**OBJETIVO DO EXERCÍCIO**
Extraia do texto sobre minerais críticos, sem alterar nada, o trecho que começa com as palavras "Como relator do" e termina com "de Política Mineral.".

═══ TEXTO DO DOCUMENTO

Como relator do projeto na Câmara dos Deputados, Jardim frisou que o parecer considera diversas contribuições oriundas de organizações, especialistas e instituições do setor mineral, indústria e poder público. Ele reafirmou a importância de um diálogo responsável e inclusivo, que visa garantir um futuro mais promissor para o país. Nas redes sociais, o deputado destacou que a proposta inclui a criação de um comitê ou conselho, que ficará responsável por identificar, através de uma resolução, quais são os minerais críticos e estratégicos do Brasil, vinculado ao Conselho Nacional de Política Mineral.
Os objetivos principais do projeto incluem a priorização de empreendimentos voltados à exploração de minerais críticos e a aceleração dos processos de licenciamento. Além disso, a proposta sugere incentivos fiscais e a disponibilização de linhas de crédito especiais, com foco no Regime Especial de Incentivos ao Desenvolvimento da Infraestrutura (Reidi). O objetivo é fomentar a pesquisa, a lavra e a transformação sustentável destes recursos.
Jardim enfatizou que a nova política deve promover não apenas a extração de minerais, mas também o desenvolvimento de uma cadeia industrial que agregue valor aos produtos. Para ele, é crucial que o Brasil ocupe um papel proativo na nova economia, buscando se tornar um protagonista na geração de tecnologia e desenvolvimento, em vez de ser apenas um fornecedor de matérias-primas.

══════
═══ INFORMAÇÕES FORNECIDAS

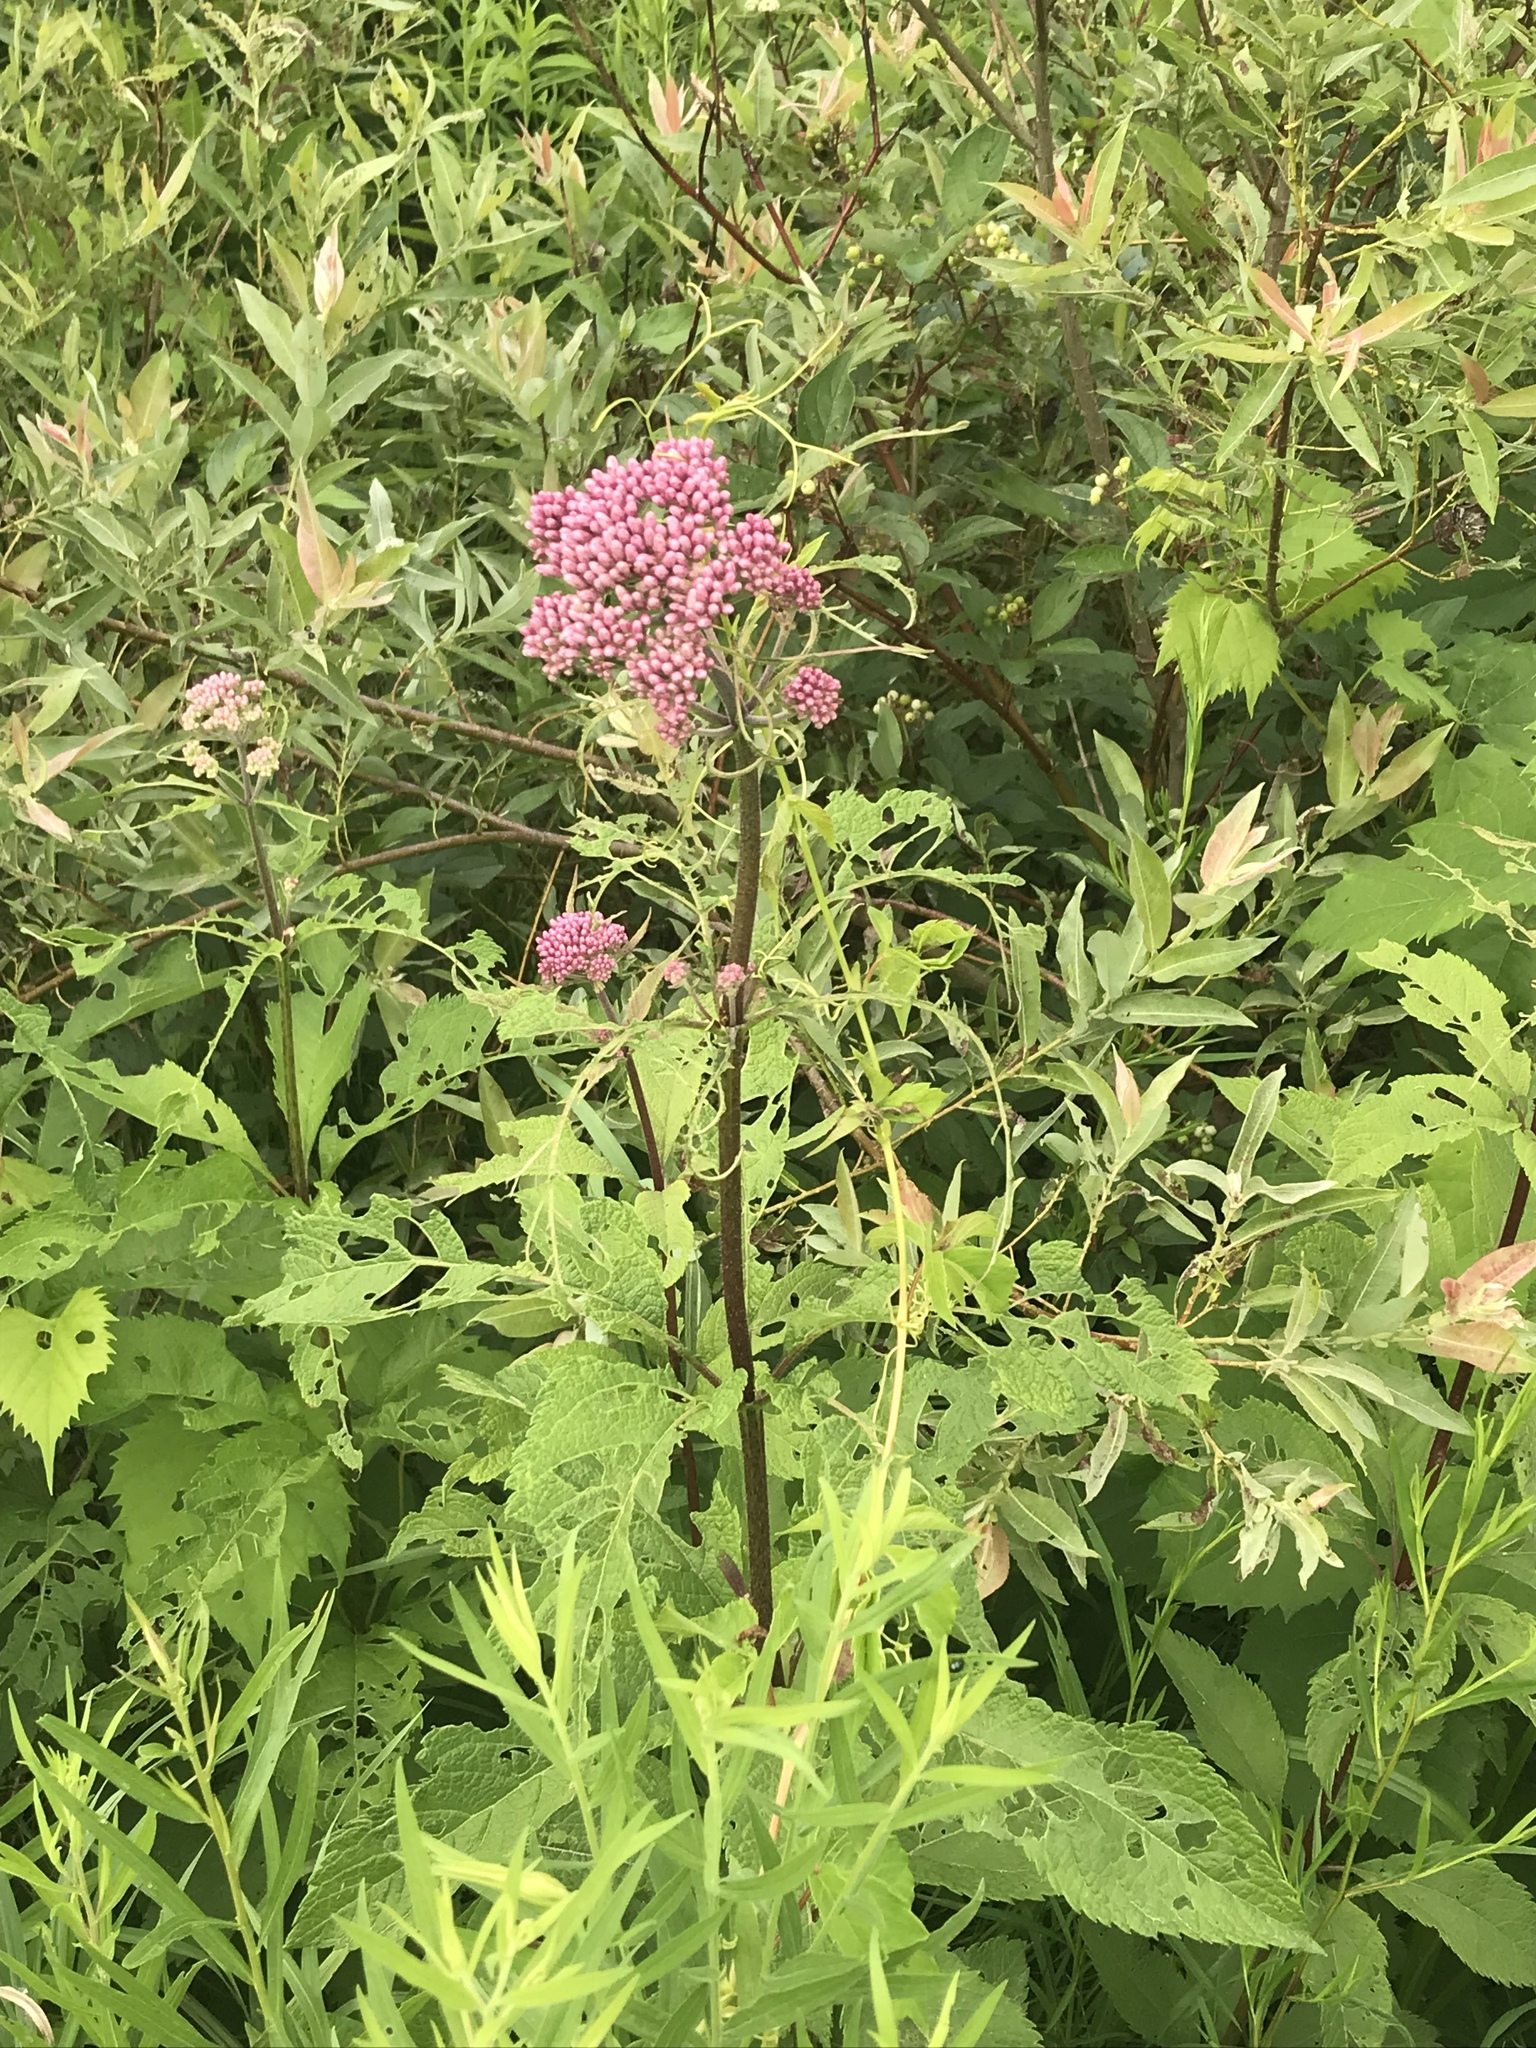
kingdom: Plantae
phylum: Tracheophyta
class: Magnoliopsida
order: Asterales
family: Asteraceae
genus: Eutrochium
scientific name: Eutrochium maculatum
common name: Spotted joe pye weed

══════

**PROBLEMA RESOLVIDO**
Como relator do projeto na Câmara dos Deputados, Jardim frisou que o parecer considera diversas contribuições oriundas de organizações, especialistas e instituições do setor mineral, indústria e poder público. Ele reafirmou a importância de um diálogo responsável e inclusivo, que visa garantir um futuro mais promissor para o país. Nas redes sociais, o deputado destacou que a proposta inclui a criação de um comitê ou conselho, que ficará responsável por identificar, através de uma resolução, quais são os minerais críticos e estratégicos do Brasil, vinculado ao Conselho Nacional de Política Mineral.